◆ Goal of the exercise
Show each line from the records below that contains the word "aquel".
===== Data extract
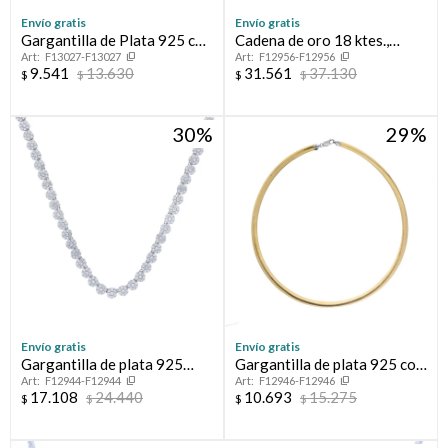
Envío gratis
Envío gratis
Gargantilla de Plata 925 con
Cadena de oro 18 ktes.,
F13027-F13027
F12956-F12956
Amatista
FIGARO
9.541
13.630
31.561
37.130
$
$
$
$
30
29
Envío gratis
Envío gratis
Gargantilla de plata 925
Gargantilla de plata 925 con
F12944-F12944
F12946-F12946
rodinada con circonias.
baño de oro amarillo.
17.108
24.440
10.693
15.275
$
$
$
$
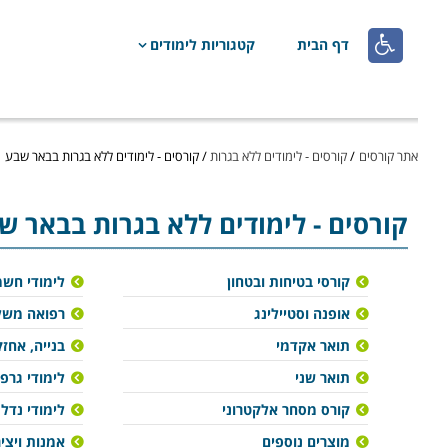

דף הבית
קטגוריות לימודים
אתר קורסים
/
קורסים - לימודים ללא בגרות
/
קורסים - לימודים ללא בגרות בבאר שבע
קורסים - לימודים ללא בגרות בבאר ש
קורסי בטיחות ובטחון
לימודי חש
אופנה וסטיילינג
רפואה משל
תואר אקדמי
בנייה, אחזק
תואר שני
לימודי גרפ
קורס מסחר אלקטרוני
לימודי נדל"
מוצרים נוספים
אמנות ויצי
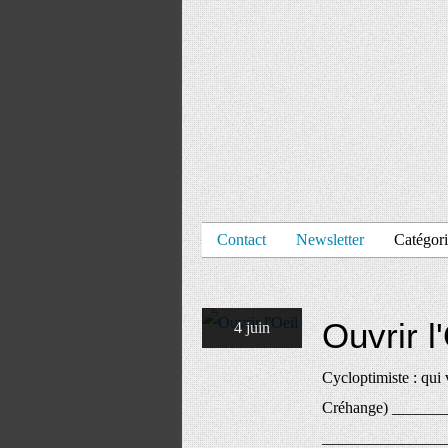
Contact
Newsletter
Catégori
Ouvrir l
4 juin
Cycloptimiste : qui 
Créhange) ________
_______________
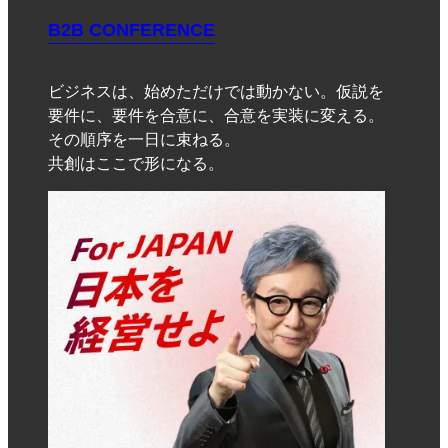
B2B CONFERENCE
ビジネスは、始めただけでは動かない。仮説を
要件に、要件を合意に、合意を実装に変える。
その順序を一日に束ねる。
共創はここで形になる。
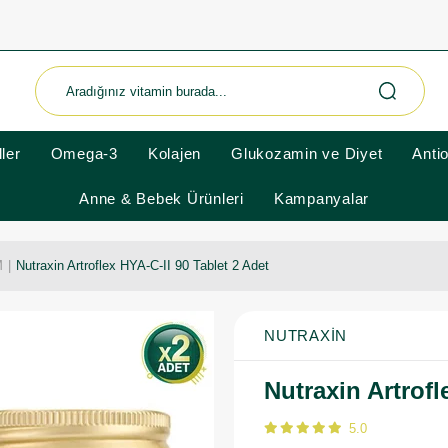
ler
Omega-3
Kolajen
Glukozamin ve Diyet
Anti
Anne & Bebek Ürünleri
Kampanyalar
M
Nutraxin Artroflex HYA-C-II 90 Tablet 2 Adet
NUTRAXIN
Nutraxin Artrofl
5.0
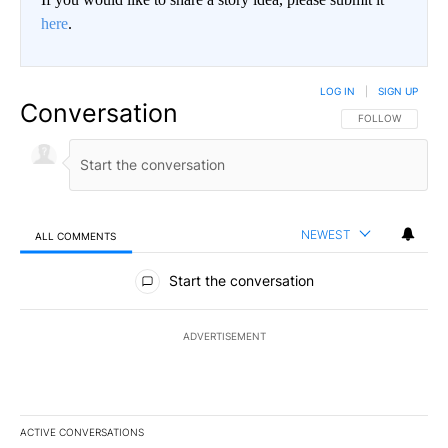
here
.
LOG IN
|
SIGN UP
Conversation
FOLLOW THIS CO
FOLLOW
NEWEST
ALL COMMENTS
All Comments
Start the conversation
ADVERTISEMENT
ACTIVE CONVERSATIONS
The following is a list of the most commented articles in the last 7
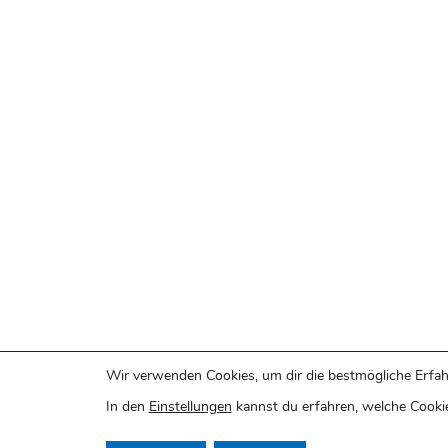
Wir verwenden Cookies, um dir die bestmögliche Erfah
In den
Einstellungen
kannst du erfahren, welche Cookie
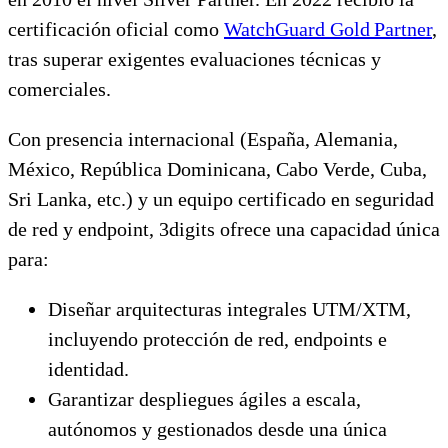
certificación oficial como
WatchGuard Gold Partner
,
tras superar exigentes evaluaciones técnicas y
comerciales.
Con presencia internacional (España, Alemania,
México, República Dominicana, Cabo Verde, Cuba,
Sri Lanka, etc.) y un equipo certificado en seguridad
de red y endpoint, 3digits ofrece una capacidad única
para:
Diseñar arquitecturas integrales UTM/XTM,
incluyendo protección de red, endpoints e
identidad.
Garantizar despliegues ágiles a escala,
autónomos y gestionados desde una única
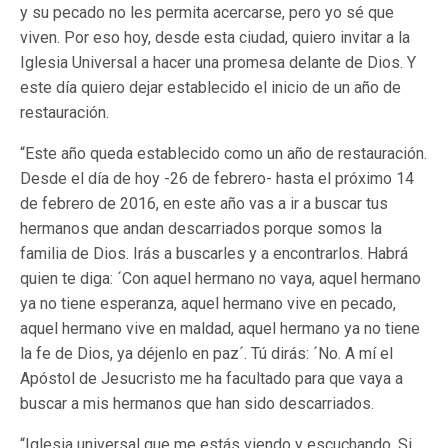
y su pecado no les permita acercarse, pero yo sé que
viven. Por eso hoy, desde esta ciudad, quiero invitar a la
Iglesia Universal a hacer una promesa delante de Dios. Y
este día quiero dejar establecido el inicio de un año de
restauración.
“Este año queda establecido como un año de restauración.
Desde el día de hoy -26 de febrero- hasta el próximo 14
de febrero de 2016, en este año vas a ir a buscar tus
hermanos que andan descarriados porque somos la
familia de Dios. Irás a buscarles y a encontrarlos. Habrá
quien te diga: ´Con aquel hermano no vaya, aquel hermano
ya no tiene esperanza, aquel hermano vive en pecado,
aquel hermano vive en maldad, aquel hermano ya no tiene
la fe de Dios, ya déjenlo en paz´. Tú dirás: ´No. A mí el
Apóstol de Jesucristo me ha facultado para que vaya a
buscar a mis hermanos que han sido descarriados.
“Iglesia universal que me estás viendo y escuchando. Si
==========
◆ Your response
quien te diga: ´Con aquel hermano no vaya, aquel hermano
ya no tiene esperanza, aquel hermano vive en pecado,
aquel hermano vive en maldad, aquel hermano ya no tiene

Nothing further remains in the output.